Flash Crash: One year later

On May 6, 2010, as global markets were concerned about the debt crisis in Greece, U.S. equity markets dropped about 9% within 5 minutes. Over the past year, U.S. government regulators have implemented procedures to minimize the potential of another "flash crash" but concede that much work remains to be done in this area.

MY TAKE: Concerns persist in an environment where 1) exchanges are increasingly dependent on the revenues of high-frequency trading operations, 2) the U.S. Securities and Exchange Commission (similar to many government agencies) is suffering from budgetary constraints and 3) the expanding use of technology will likely continue to result in unexpected problems. Note: There are concerns that some of the downward move in commodity prices this week was exacerbated by the use of computerized systems.

Sunday, May 1, 2011

A U.S. economic update: have the markets and economic fundimentals diverged??

During a press conference last week, Federal Reserve Chairman Ben Bernanke said "unemployment remains quite high, particularly among minorities, the young and those with less education," and "the foreclosure rate remains very high, and many homeowners who have avoided foreclosure find themselves 'under water". Additionally, the U.S. Commerce Department reported that economic growth dropped to 1.8% in the first quarter - down from 3.1% during the fourth quarter of 2010; and the U.S Labor Department reported that unemployment claims increased for the week ending April 23.

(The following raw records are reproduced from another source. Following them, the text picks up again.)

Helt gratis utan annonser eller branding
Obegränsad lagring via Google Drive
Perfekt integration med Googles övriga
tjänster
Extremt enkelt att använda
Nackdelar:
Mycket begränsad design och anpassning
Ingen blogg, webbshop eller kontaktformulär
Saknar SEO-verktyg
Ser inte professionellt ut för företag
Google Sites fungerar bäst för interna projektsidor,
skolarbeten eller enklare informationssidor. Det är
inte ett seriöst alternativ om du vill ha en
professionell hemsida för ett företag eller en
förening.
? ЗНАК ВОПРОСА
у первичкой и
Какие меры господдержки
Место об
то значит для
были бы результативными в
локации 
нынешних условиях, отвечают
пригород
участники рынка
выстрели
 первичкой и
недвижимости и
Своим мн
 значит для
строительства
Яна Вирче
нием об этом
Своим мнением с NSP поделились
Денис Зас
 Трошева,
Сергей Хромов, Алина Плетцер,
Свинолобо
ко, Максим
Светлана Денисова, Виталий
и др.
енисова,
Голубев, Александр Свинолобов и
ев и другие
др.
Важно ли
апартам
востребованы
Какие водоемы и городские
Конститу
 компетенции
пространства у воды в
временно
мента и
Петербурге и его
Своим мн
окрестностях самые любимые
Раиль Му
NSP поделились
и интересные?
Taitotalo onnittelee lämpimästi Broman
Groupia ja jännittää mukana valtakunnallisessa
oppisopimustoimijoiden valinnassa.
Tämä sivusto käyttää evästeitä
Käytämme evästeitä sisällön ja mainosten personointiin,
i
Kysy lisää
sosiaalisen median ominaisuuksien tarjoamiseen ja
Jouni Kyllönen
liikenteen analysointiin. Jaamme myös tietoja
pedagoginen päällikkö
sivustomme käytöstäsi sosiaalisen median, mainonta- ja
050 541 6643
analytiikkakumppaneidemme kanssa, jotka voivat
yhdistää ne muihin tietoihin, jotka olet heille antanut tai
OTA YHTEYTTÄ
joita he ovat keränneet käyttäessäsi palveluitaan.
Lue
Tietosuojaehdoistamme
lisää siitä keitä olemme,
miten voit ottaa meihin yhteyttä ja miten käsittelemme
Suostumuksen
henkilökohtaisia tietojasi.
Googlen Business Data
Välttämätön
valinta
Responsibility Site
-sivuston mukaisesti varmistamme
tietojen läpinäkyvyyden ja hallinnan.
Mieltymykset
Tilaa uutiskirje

MY TAKE: The forward outlook will likely be driven by 1) the direction of oil prices (the Fed believes the current upward trend is "transitory"), 2) how Congress manages budget related issues and 3) the impact of adding 1.8 million homes that are delinquent or in foreclosure into a market where 3.5 million existing homes are currently for sale. Note: As the U.S. Congress debates the budget, debt ceiling and other fiscal issues, please be aware that Federal subsidies, employment and spending have historically been significant contributors to U.S. economic growth. Altering this trend will likely present challenges.